▶ Task:
Report all lines in the records that hold the string "Members".

── Material to process ──

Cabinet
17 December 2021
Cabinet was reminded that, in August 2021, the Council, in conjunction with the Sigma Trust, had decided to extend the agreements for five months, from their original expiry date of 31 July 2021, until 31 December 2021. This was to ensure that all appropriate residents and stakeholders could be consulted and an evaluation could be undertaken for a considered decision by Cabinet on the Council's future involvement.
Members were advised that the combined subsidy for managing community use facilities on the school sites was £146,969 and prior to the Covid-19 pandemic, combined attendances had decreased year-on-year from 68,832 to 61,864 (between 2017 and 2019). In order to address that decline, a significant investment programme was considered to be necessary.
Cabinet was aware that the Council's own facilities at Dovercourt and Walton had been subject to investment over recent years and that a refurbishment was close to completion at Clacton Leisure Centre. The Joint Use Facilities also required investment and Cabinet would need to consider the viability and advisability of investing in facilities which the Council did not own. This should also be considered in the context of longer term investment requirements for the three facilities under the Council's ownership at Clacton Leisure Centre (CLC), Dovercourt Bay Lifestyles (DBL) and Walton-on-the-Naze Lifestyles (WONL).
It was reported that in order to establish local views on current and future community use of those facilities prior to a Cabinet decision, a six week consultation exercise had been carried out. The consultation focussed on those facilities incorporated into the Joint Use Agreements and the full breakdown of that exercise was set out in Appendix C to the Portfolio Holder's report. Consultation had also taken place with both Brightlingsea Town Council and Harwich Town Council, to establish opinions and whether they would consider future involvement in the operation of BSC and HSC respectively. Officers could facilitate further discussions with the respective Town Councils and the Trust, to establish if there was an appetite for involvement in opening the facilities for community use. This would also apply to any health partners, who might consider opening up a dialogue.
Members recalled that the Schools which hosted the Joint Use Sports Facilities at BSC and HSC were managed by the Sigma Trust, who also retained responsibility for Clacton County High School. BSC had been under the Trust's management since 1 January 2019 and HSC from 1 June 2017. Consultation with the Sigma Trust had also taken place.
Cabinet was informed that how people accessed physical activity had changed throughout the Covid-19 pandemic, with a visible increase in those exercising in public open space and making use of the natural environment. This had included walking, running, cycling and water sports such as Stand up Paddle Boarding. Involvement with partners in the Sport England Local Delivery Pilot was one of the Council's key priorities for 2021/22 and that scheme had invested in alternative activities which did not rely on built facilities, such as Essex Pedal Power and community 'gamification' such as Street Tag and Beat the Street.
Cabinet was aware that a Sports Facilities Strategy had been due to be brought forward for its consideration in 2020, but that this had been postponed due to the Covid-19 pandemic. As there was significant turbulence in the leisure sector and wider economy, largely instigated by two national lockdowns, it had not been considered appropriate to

───

▶ Answer to this task:
Members were advised that the combined subsidy for managing community use facilities on the school sites was £146,969 and prior to the Covid-19 pandemic, combined attendances had decreased year-on-year from 68,832 to 61,864 (between 2017 and 2019). In order to address that decline, a significant investment programme was considered to be necessary.
Members recalled that the Schools which hosted the Joint Use Sports Facilities at BSC and HSC were managed by the Sigma Trust, who also retained responsibility for Clacton County High School. BSC had been under the Trust's management since 1 January 2019 and HSC from 1 June 2017. Consultation with the Sigma Trust had also taken place.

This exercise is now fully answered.